Search code examples
pythonweb-scrapingbeautifulsouppython-requestsscreen-scraping

Error 404 with Beautifulsoup only in some urls within a site


I've been learning scraping with python and beautifulsoup, but i recently ran into an issue when requesting the second page of results within a site.

Requesting the first page with this code works correctly:

url = "https://PAGE_1_URL_HERE"
user_agent = 'Mozilla/5.0 (Windows NT 10.0; Win64; x64) AppleWebKit/537.36 (KHTML, like Gecko) Chrome/78.0.3904.87 Safari/537.36'
headers = {'User-Agent': user_agent}
response = requests.get(url, headers=headers)
html = response.content
soup = BeautifulSoup(html, features="html.parser")

print(response)

But attempting this in the second page with the same code returns a 404.
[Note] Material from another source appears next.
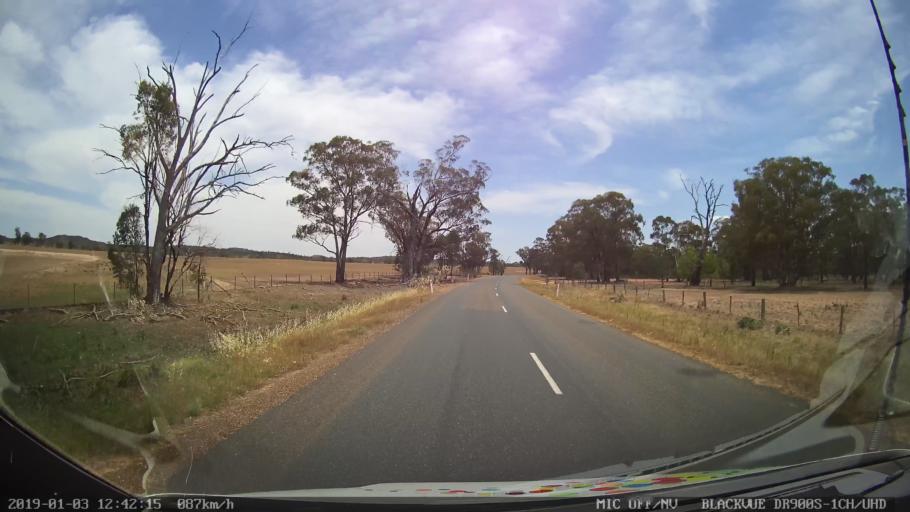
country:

url = "https://PAGE_2_URL_HERE"
user_agent = 'Mozilla/5.0 (Windows NT 10.0; Win64; x64) AppleWebKit/537.36 (KHTML, like Gecko) Chrome/78.0.3904.87 Safari/537.36'
headers = {'User-Agent': user_agent}
response = requests.get(url, headers=headers)
html = response.content
soup = BeautifulSoup(html, features="html.parser")

print(response)

I've tried different headers but i haven't been able to solve this and i would be very grateful if anyone knew of a solution.


Solution

  • here an example , just you need add your cookie browser...
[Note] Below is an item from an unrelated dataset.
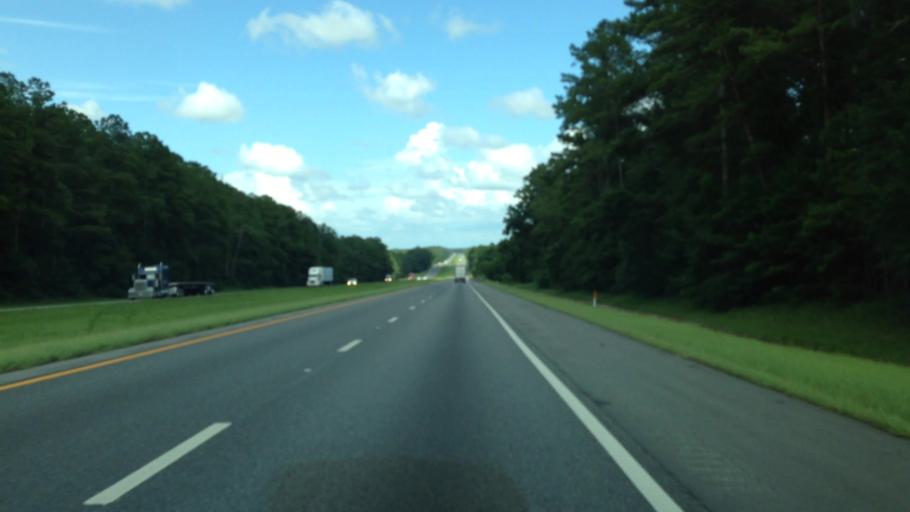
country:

    from bs4 import BeautifulSoup
    import requests
    
    
    url = "https://PAGE_2_URL_HERE"
    user_agent = 'Mozilla/5.0 (Windows NT 10.0; Win64; x64) AppleWebKit/537.36 (KHTML, like Gecko) Chrome/78.0.3904.87 Safari/537.36'
    headers = {'User-Agent': user_agent}
    cookies = {"cookie":"COPY_HERE_YOUR_COOKIE_FROM_BROWSER"}
    response = requests.get(url, headers=headers , cookies=cookies)
    #print(response.text)
    print(response)
    html = response.content
    soup = BeautifulSoup(html, features="html.parser")
    print(response)